Wow.. graduation is 10 days away. Well.. it'll be 10 days by the time anyone reads this. Currently I'm still considering this Tuesday night (2:13 a.m.) but it's because I'm pulling an all-nighter. It's weird. I want to be awake a lot these next couple of weeks and I will be so tired.. I know. But you can sleep when you're old. Well probably not, because then you have kids to tend to, but sleep is nothing fun.
Don't get me wrong.. I love sleep more than pretty much anyone. I will forgo almost anything to nap, go to bed early, or sleep late...but lately, I don't want to waste my time with sleep. I want to be awake and enjoy all of the people around me. These people who have made tremendous impacts on my life. I don't think any of them read this.. or rather, no one reads this, but that's ok. I want these feelings documented for when I look back years from now.

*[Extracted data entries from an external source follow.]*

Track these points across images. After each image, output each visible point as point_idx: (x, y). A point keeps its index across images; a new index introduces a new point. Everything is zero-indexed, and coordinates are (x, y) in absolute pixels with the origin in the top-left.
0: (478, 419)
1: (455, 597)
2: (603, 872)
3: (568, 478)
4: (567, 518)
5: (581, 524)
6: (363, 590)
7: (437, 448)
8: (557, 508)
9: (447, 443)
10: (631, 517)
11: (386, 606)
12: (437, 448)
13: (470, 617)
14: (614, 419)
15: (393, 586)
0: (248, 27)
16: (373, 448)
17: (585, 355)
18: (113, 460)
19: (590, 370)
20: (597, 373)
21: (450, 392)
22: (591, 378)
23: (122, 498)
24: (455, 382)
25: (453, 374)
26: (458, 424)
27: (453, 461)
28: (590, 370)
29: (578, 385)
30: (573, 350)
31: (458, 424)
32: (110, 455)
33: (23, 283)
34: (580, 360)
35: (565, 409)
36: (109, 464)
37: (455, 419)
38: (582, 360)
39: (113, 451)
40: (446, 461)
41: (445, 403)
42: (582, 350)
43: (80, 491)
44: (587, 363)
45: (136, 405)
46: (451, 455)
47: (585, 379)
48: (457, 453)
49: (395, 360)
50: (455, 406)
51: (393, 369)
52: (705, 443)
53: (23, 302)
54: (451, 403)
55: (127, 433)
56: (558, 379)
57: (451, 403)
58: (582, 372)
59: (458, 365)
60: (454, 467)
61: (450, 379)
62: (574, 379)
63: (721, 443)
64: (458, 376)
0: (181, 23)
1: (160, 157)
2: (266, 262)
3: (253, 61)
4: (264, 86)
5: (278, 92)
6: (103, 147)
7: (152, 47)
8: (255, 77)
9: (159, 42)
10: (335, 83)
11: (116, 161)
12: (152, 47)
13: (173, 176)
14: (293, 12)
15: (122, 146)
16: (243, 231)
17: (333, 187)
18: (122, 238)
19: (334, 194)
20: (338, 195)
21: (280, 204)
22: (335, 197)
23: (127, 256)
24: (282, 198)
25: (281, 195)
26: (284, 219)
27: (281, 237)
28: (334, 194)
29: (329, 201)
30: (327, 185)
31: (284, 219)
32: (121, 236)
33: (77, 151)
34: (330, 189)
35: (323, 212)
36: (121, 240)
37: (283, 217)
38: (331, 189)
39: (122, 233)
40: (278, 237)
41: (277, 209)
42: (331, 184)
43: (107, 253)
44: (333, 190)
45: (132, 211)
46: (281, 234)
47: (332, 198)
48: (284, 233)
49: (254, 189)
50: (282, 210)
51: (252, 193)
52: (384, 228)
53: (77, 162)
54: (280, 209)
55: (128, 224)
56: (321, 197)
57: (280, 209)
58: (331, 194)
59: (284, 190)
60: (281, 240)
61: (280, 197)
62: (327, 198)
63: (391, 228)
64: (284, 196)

When I am no longer a "twenty-something." This place. This town. This school. These people. These memories. Unforgettable. These past 4 years have been amazing. Sometimes hard, of course, and sad, and lonely even, but more often than not (actually like 98% of the time honestly) things have been easy (being a 18-21 year old) and fun and enjoyable and warm with tons of people around to enjoy life with.
I have lived so many experiences and who I am today would be unrecognizable to the 17 year old I was 4 years ago, just about to graduate high school. I love who I am today. I am not saying that in a egotistical way at all... but I love who I have become because of this place and these people. Made me this person I am proud to me.